#### EXTRACTED INFORMATION ####

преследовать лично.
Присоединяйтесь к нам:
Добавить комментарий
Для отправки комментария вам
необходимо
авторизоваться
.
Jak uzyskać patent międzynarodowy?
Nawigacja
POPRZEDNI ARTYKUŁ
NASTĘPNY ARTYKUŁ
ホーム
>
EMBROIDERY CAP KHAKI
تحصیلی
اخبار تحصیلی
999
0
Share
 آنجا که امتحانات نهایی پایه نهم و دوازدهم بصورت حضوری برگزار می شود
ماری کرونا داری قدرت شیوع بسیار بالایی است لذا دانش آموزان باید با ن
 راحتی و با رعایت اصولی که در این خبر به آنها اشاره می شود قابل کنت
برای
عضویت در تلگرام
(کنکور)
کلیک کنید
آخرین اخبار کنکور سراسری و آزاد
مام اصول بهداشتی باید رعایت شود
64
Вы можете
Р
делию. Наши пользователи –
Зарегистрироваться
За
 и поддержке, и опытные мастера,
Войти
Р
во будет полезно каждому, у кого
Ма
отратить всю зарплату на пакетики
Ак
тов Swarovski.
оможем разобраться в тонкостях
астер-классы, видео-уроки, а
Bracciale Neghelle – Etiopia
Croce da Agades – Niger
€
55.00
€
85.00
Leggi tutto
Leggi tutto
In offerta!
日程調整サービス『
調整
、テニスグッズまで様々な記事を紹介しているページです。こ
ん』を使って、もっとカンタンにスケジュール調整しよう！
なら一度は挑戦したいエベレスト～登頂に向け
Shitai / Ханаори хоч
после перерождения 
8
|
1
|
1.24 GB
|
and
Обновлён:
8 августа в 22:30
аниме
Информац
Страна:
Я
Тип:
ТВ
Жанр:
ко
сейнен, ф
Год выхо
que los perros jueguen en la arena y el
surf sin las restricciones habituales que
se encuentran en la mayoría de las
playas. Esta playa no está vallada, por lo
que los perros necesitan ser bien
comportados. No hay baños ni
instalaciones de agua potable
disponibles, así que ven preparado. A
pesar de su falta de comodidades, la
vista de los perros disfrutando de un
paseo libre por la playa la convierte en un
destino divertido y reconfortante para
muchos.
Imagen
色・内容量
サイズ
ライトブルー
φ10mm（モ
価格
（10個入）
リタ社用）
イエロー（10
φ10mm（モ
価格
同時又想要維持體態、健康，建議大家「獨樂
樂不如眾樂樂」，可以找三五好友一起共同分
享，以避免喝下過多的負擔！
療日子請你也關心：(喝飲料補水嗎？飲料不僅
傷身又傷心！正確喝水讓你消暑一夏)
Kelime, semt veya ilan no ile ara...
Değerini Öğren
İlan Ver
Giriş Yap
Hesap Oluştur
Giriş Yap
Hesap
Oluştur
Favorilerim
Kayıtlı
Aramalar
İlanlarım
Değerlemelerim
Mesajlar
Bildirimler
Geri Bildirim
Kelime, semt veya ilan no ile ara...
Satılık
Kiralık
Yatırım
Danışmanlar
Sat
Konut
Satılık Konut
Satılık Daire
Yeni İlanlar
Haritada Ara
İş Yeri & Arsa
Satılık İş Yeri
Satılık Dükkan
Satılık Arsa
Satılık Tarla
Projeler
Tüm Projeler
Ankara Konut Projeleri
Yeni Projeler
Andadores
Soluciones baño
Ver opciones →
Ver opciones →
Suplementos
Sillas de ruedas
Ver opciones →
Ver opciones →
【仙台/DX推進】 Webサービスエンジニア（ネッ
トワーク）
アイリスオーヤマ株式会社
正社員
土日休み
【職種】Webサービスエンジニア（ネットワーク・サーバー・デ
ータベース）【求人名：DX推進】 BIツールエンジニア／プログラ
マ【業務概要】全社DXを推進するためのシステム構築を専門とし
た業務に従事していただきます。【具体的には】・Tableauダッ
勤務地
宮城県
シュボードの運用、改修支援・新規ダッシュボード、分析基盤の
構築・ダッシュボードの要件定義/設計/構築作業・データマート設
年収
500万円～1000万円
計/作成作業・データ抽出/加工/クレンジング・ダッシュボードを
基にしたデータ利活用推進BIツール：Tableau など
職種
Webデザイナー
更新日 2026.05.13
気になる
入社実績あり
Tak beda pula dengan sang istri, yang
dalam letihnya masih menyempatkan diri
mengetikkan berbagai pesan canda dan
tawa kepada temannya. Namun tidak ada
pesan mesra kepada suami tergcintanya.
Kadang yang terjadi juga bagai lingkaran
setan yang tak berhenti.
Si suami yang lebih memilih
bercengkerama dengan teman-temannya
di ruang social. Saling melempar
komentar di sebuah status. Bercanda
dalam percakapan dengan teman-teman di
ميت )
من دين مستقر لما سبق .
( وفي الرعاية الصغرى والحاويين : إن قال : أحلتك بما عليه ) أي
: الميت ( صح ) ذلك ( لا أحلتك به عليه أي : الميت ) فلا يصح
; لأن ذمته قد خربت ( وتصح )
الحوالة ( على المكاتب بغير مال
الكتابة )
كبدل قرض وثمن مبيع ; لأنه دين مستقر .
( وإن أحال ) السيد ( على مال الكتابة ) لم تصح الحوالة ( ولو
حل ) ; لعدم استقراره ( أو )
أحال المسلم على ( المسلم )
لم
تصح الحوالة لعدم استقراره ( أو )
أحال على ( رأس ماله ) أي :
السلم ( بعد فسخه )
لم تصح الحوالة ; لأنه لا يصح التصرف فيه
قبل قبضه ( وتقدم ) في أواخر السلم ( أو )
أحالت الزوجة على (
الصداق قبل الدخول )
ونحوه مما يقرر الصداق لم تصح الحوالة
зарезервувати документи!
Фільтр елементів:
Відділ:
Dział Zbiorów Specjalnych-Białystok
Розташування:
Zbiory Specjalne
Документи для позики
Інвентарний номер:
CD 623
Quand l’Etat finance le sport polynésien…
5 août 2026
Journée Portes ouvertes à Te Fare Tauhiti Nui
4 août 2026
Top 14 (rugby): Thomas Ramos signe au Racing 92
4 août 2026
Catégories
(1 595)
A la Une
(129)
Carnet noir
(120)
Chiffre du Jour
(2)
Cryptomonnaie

####

Identify each line of the material that contains the string "ARTYKUŁ", and copy every such line in full.

**ANSWER AREA:**
POPRZEDNI ARTYKUŁ
NASTĘPNY ARTYKUŁ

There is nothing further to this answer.